Für Carter ist es jedes Mal ein absoluter Horrortrip. Ich kann nur nen Überraschungsmoment nutzen, um ihn in die Box zu stecken (Leckerlies, Box rumstehen lassen, reinlocken etc. hat alles nich geklappt). Er haßt Autofahren und kotzt jedes Mal, egal wie vorsichtig ich auch fahre. Und natürlich weint er herzzerreißend. Manchmal macht er auch sein Geschäft, meistens groß. Es ist nur ca. 3 km entfernt, aber mit dem Rad oder zu Fuß an der Hauptstraße entlang is auch total stressig, weil laut und so. Bei der TÄ angekommen, fängt er an zu speicheln wie blöd, ist total lethargisch und läßt alles mit sich machen. Frißt keine Leckerlies, für die er sonst töten würde. Zuhause angekommen wird sich erstmal unterm Bett versteckt, fertig gespeichelt und mich böse angeguckt. Aber nach zwei Stunden kommt er wieder an und ich bin wieder lieb
Marie mag zwar auch nicht allein in die Box gehen, daher muß ich sie mit Leckerlies und sanfter Gewalt in die Box stecken, aber zumindest maunzt sie nur während der Fahrt und kotzt und speichelt nicht. In der Praxis ist sie ruhig, frißt auch Leckerlies und im Behandlungsraum ist sie neugierig und man muß sie schon sanft festhalten, damit sie nicht vom Tisch springt und den Raum erkunden geht.
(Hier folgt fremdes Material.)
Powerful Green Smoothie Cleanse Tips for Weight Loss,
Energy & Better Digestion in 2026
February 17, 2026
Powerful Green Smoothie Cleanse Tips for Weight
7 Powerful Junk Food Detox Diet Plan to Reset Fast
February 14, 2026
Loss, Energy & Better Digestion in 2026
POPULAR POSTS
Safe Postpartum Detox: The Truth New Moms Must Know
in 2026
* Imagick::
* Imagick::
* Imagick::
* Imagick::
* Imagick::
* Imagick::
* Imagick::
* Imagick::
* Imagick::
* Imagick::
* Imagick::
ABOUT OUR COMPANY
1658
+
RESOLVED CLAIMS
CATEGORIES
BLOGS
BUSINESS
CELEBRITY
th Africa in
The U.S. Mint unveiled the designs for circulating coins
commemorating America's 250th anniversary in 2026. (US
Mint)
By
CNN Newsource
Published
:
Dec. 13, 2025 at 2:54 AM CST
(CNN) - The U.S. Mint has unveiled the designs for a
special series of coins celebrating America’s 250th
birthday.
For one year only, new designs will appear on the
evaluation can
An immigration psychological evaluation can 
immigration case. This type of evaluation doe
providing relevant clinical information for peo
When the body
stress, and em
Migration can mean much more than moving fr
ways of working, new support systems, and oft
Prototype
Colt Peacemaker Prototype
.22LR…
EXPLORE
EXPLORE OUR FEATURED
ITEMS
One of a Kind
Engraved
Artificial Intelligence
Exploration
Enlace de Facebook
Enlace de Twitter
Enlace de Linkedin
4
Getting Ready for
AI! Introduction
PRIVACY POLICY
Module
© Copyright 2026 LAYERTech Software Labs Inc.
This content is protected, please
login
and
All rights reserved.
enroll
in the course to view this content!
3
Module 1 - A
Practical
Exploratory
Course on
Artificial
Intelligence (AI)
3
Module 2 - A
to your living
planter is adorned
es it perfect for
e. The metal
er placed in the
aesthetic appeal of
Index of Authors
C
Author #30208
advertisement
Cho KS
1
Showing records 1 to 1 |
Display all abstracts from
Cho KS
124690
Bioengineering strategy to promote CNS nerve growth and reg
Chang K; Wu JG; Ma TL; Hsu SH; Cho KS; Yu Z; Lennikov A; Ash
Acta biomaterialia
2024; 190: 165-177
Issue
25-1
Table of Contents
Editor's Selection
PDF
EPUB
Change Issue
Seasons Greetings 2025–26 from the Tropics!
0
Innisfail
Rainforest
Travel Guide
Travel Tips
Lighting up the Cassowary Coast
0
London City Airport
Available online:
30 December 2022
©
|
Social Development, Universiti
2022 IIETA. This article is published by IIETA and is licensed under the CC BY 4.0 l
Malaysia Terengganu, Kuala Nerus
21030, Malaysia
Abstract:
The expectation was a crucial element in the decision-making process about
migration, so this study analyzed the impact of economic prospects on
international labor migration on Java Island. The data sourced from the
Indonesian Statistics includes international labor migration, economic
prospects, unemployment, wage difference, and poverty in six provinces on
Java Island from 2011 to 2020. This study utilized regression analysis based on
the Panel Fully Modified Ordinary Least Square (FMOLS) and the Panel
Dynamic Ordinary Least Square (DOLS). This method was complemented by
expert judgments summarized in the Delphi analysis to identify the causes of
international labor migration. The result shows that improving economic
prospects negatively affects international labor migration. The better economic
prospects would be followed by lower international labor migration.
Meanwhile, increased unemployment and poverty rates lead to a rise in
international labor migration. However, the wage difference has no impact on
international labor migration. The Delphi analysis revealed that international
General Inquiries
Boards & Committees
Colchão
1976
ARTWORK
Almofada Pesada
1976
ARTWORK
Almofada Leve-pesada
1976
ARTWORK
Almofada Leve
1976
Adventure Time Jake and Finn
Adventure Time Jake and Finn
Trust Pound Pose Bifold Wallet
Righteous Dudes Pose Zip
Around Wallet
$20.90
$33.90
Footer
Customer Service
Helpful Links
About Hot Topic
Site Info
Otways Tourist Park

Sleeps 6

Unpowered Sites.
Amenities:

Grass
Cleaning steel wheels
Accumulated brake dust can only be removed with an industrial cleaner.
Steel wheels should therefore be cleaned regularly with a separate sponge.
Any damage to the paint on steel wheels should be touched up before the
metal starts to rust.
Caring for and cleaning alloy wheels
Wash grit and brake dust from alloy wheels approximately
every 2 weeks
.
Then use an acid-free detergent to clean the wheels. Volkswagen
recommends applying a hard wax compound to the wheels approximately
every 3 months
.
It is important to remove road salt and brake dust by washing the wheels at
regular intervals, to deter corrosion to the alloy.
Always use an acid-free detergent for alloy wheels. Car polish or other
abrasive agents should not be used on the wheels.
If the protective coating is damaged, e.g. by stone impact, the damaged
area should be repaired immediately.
Wenigstens wehrt sich keiner von beiden nach Kräften, haben bisher aber zum Glück auch nicht viel machen müssen. Carter mußte ein paarmal die Pfote rasiert und Blut abgenommen werden, ansonsten bei beiden nur Wurmkur, Impfung, Programmspritze, mal ne AB-Spritze, allgemeine Untersuchung, Blick in die Ohren und ins Mäulchen. Ich hoffe, das bleibt so.
@36 Pfoten: Ansonsten erzähl ihr doch mal von den "Drogen", die sie den Mietzen vorher verabreichen kann. Vielleicht läßt sie sich darauf ein.